We have multiplied our possessions, but reduced our values. We talk too much, love too seldom and hate too often. We’ve learned how to make a living, but not a life. We’ve added years to life, not life to years.

We’ve been all the way to the moon and back, but have trouble crossing the street to meet the new neighbor. We’ve conquered outer space, but not inner space. We’ve done larger things, but not better things. We’ve cleaned up the air, but polluted the soul. We’ve split the atom, but not our prejudice. We write more, but learn less. We plan more, but accomplish less. We’ve learned to rush, but not to wait. We build more computers to hold more information, to produce more copies than ever, but we communicate less and less.

These are the times of fast foods and slow digestion; big men, and small character; steep profits, and shallow relationships.

These are days of two incomes, but more divorce; fancier houses, but broken homes.

These are days of quick trips, disposable diapers, throwaway morality, one night stands, overweight bodies, and pills that do everything from cheer, to quiet, to kill.

It is a time when there is much in the show window and nothing in the stockroom. A time when technology can bring this letter to you, and a time when you can choose either to share this insight, or to just hit delete.

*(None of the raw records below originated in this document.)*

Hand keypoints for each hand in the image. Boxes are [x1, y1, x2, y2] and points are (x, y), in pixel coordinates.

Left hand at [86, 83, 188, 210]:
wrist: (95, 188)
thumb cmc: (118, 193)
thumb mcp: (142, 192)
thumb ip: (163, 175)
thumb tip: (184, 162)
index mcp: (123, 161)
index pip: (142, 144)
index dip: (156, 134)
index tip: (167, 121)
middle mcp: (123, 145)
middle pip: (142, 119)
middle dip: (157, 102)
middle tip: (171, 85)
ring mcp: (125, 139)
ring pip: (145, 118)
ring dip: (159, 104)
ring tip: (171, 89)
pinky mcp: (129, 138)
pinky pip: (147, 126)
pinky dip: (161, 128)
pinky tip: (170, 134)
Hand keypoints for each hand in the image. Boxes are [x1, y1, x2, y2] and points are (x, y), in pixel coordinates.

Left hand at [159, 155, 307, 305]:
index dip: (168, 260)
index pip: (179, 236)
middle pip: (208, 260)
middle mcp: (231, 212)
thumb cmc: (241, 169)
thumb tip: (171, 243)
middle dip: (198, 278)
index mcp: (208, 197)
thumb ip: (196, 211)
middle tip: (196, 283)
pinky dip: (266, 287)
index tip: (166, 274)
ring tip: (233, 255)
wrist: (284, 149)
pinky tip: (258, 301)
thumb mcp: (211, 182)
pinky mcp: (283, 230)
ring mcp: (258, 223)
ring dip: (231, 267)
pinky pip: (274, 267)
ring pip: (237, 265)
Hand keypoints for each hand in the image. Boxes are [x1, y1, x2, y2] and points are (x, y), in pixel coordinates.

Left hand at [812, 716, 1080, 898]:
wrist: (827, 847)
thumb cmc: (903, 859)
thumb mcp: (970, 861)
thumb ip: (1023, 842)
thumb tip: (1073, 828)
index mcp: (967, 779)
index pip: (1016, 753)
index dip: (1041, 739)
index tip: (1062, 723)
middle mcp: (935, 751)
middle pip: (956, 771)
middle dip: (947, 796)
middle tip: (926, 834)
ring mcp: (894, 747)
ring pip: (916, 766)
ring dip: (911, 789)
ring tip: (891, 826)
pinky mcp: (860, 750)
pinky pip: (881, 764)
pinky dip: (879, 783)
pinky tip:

Remember, spend some time with your loved ones, because they are not going to be around forever. Remember to say a kind word to someone who looks up to you in awe, because that little person soon will grow up and leave your side.

Remember to hold hands and cherish the moment for someday that person will not be there again. Give time to love, give time to speak, and give time to share the precious thoughts in your mind.

AND ALWAYS REMEMBER: Life is not measured by the number of breaths we take, but by the moments that take our breath away.